A definire questo sistema è una logica organizzativa che diventa dominante. Mutamento e
continuità, sistema storico. La dimensione sistemica si esprime nel fatto che le azioni storiche col
tempo si strutturano in qualche modo, come i saperi. Da espressioni causali dell’agire, o
semplicemente contingenti dell'operare umano, si trasformano in metodi codificati al punto di
vista del sapere, si traducono in norme di vario genere. Il sistema-mondo moderno è un sistema
capitalistico, secondo Wallesrtein, perché il termine capitalistico conferma il fatto che la
strutturazione dei rapporti sociali all’interno di questo sistema sia espresso nell’imporsi di una
logica organizzativa e nella creazione di istituzioni sociali corrispondenti e funzionali a questa
logica organizzativa, che avevano come obiettivo e che premiavano, che ricompensavano, coloro
che agivano secondo la logica dell’incessante accumulazione di capitale. La dimensione sistemica
si esprime nel fatto che si strutturano una serie di norme che premiamo o ricompensano a
seconda che tu sei orientato o meno verso l’accumulazione di capitale. È così che definiamo il
capitalismo, non perché c’è qualcosa, c’è la democrazia, il lavoro salariato, o una particolare
cultura.
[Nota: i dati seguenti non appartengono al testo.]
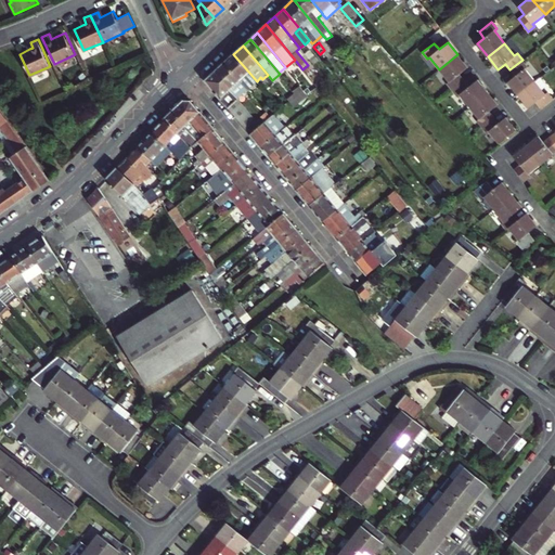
[(305,54),(313,65),(319,61),(310,50),(305,54)]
Non è quello.
Questo sistema mondo che ha avuto origine nel XVI secolo, con il tempo ha avvertito
l’esigenza di allargarsi, di espandersi geograficamente, così da tirare dentro all’interno della
divisione del lavoro di questo sistema ciclicamente quelle altre parti del mondo che nel Cinquecento
ancora non erano parte e che erano altri sistemi storici. La storia di questo sistema-mondo
moderno è anche la storia della sua espansione, fino a coprire (secondo Wallerstein alla fine
dell’Ottocento) tutto il mondo. Alla fine dell’Ottocento c’è un unico sistema mondo sulla
terra, che è un sistema mondo moderno capitalistico, che ha incorporato dentro di sé tutte le altre
parti del mondo che fino a quel momento erano altri sistemi storici.
Questa è una versione di un’unità di analisi che vada oltre lo stato nazione, non è l’unica.